Stored records
────────────────────────────────────────

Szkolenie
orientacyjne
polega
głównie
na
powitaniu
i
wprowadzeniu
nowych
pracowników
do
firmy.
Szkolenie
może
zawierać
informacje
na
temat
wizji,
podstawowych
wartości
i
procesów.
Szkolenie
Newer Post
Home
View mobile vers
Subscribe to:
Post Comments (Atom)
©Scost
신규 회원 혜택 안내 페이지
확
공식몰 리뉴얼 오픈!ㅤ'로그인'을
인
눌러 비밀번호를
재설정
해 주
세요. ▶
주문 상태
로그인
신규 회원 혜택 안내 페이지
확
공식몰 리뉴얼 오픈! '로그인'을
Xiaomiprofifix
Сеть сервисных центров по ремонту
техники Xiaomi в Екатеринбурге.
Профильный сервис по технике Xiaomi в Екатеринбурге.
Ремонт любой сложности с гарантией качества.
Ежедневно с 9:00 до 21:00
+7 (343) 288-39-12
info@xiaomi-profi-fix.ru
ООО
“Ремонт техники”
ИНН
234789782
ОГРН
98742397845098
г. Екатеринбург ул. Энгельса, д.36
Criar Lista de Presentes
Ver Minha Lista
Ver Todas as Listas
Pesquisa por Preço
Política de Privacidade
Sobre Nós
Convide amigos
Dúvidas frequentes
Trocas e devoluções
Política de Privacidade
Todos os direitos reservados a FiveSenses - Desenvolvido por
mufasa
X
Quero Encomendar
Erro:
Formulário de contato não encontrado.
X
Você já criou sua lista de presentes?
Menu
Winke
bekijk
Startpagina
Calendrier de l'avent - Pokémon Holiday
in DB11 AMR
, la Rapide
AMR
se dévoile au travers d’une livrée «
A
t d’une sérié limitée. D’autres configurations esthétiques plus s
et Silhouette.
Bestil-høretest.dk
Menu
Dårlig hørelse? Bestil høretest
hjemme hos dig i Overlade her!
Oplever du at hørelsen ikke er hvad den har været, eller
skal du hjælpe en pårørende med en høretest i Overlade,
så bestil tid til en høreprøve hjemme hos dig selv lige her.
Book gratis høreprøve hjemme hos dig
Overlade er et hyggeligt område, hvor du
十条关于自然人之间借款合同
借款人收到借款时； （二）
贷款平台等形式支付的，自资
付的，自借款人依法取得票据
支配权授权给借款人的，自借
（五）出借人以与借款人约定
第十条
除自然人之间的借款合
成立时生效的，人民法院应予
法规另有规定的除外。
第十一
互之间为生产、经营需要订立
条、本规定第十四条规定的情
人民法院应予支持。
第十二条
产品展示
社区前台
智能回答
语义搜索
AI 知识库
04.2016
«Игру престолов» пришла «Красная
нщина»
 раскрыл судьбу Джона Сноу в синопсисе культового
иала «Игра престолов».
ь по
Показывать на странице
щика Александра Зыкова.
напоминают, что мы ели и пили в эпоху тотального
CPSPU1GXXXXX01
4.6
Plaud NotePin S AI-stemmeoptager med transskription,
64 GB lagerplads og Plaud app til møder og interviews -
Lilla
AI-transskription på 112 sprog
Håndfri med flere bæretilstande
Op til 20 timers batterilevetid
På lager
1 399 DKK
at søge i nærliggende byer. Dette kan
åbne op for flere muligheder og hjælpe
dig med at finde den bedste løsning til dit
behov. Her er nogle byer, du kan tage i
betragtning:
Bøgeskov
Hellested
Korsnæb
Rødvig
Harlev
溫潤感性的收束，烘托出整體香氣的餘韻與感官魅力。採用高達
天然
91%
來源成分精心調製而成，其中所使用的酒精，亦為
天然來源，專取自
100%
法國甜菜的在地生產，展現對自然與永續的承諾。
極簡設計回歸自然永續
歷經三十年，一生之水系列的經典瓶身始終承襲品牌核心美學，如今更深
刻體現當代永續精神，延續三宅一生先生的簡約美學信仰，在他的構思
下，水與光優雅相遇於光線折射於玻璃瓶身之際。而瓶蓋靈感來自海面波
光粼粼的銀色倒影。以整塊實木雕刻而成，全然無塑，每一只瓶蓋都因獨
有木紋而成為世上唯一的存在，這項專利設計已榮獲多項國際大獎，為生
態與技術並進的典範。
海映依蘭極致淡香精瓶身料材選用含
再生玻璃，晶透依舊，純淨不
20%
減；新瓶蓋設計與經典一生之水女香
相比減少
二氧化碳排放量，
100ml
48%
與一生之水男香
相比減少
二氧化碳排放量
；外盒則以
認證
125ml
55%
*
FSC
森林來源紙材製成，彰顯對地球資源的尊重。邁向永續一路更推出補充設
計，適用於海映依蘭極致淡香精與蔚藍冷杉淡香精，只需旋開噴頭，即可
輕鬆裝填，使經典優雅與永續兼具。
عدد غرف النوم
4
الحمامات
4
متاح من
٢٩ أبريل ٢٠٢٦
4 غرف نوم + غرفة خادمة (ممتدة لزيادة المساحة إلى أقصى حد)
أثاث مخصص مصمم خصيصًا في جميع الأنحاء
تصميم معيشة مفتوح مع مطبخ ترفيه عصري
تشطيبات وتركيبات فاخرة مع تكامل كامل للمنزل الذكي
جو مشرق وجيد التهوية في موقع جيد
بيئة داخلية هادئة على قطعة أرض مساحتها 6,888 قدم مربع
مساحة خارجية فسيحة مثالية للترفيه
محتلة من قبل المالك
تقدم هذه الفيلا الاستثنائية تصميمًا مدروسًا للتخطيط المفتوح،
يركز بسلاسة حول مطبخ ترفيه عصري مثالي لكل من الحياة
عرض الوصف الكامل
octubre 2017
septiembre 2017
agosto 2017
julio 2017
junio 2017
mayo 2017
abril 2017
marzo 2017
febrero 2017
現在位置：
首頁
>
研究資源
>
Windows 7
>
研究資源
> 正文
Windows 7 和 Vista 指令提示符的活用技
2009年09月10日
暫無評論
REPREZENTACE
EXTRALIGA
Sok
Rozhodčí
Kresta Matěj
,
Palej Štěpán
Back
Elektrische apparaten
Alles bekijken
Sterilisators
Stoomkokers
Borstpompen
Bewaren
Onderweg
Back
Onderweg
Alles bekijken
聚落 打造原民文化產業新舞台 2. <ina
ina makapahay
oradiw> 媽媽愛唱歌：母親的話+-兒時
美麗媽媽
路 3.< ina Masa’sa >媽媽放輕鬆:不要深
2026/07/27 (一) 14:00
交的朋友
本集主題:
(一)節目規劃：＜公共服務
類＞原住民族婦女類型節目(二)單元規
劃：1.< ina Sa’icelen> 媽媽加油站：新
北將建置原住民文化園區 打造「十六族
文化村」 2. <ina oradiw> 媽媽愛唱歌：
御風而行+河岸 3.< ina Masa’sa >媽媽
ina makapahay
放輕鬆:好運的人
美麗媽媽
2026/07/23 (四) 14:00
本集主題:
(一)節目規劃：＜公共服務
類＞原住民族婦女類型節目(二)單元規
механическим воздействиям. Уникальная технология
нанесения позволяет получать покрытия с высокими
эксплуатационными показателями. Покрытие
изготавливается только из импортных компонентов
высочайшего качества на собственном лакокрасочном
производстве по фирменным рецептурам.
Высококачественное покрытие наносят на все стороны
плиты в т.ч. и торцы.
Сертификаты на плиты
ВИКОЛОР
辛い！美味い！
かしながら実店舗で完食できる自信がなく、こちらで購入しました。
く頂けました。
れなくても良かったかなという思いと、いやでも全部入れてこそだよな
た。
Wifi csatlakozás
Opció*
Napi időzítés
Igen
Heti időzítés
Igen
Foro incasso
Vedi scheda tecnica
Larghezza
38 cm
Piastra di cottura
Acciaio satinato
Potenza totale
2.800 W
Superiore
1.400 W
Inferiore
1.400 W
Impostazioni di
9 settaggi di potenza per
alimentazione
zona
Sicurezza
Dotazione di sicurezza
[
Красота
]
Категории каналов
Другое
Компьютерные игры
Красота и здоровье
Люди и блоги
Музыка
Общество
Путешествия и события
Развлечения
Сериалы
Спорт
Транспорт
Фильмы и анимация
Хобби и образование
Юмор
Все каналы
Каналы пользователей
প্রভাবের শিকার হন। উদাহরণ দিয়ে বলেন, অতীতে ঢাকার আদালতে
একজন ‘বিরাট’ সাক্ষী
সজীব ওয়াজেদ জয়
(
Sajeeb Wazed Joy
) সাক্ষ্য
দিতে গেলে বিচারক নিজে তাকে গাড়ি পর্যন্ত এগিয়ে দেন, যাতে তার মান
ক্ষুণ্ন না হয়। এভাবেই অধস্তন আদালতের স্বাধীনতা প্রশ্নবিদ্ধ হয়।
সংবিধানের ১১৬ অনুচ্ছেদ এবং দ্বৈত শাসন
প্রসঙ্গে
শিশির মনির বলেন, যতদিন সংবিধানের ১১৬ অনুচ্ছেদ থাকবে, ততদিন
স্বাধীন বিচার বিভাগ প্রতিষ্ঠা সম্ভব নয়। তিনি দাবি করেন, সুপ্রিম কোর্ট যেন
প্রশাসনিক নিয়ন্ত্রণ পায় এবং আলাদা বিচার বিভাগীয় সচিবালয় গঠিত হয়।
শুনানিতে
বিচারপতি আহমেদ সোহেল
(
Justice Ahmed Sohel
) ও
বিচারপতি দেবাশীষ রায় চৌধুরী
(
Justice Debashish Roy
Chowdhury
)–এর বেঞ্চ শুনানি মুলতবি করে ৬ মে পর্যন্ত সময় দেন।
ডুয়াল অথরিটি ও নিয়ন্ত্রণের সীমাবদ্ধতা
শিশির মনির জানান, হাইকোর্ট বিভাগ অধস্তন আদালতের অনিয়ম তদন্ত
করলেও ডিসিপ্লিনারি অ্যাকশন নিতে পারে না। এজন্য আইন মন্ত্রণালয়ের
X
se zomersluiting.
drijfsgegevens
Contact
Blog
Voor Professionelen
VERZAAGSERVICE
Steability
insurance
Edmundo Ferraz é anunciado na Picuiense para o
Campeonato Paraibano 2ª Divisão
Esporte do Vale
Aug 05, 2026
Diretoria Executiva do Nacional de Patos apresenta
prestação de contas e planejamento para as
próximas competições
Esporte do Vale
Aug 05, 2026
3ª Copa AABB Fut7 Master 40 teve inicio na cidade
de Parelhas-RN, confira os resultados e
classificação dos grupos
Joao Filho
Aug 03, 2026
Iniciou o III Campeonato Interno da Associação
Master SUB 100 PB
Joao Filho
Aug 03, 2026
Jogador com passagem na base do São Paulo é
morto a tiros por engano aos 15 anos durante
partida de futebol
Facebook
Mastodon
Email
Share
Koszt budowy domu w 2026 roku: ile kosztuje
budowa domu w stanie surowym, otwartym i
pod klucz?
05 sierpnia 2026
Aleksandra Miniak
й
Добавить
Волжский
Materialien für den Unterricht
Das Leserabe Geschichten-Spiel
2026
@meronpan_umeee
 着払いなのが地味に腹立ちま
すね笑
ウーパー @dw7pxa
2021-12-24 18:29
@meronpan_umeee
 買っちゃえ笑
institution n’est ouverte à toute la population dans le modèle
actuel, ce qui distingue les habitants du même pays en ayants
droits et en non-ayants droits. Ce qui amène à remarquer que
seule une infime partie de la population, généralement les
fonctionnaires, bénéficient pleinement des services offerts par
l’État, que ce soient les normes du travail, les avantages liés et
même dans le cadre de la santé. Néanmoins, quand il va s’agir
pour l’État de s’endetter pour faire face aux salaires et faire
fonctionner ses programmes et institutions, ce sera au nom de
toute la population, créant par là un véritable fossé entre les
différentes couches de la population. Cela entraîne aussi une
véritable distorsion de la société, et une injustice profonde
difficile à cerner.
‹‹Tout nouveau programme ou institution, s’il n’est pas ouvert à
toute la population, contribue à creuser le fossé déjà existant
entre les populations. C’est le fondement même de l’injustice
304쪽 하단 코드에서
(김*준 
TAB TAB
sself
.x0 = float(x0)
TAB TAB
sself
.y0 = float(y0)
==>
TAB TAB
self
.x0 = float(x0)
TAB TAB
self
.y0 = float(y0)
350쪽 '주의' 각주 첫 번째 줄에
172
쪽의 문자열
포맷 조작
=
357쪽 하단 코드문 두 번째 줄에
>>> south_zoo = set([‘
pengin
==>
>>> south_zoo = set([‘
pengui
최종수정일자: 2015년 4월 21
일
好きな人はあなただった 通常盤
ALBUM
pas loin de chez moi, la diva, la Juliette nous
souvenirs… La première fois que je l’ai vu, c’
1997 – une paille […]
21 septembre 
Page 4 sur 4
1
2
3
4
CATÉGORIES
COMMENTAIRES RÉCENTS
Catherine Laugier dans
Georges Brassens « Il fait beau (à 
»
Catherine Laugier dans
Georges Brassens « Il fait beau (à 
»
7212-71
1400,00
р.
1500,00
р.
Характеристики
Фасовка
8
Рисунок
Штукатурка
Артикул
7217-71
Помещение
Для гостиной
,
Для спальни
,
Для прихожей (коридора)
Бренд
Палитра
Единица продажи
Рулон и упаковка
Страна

────────────────────────────────────────

WHAT IS REQUIRED
The line containing "1997 – une paille […]" marks where to begin; copy it and every later line exactly, through the end of the data.

TASK RESULT
1997 – une paille […]
21 septembre 
Page 4 sur 4
1
2
3
4
CATÉGORIES
COMMENTAIRES RÉCENTS
Catherine Laugier dans
Georges Brassens « Il fait beau (à 
»
Catherine Laugier dans
Georges Brassens « Il fait beau (à 
»
7212-71
1400,00
р.
1500,00
р.
Характеристики
Фасовка
8
Рисунок
Штукатурка
Артикул
7217-71
Помещение
Для гостиной
,
Для спальни
,
Для прихожей (коридора)
Бренд
Палитра
Единица продажи
Рулон и упаковка
Страна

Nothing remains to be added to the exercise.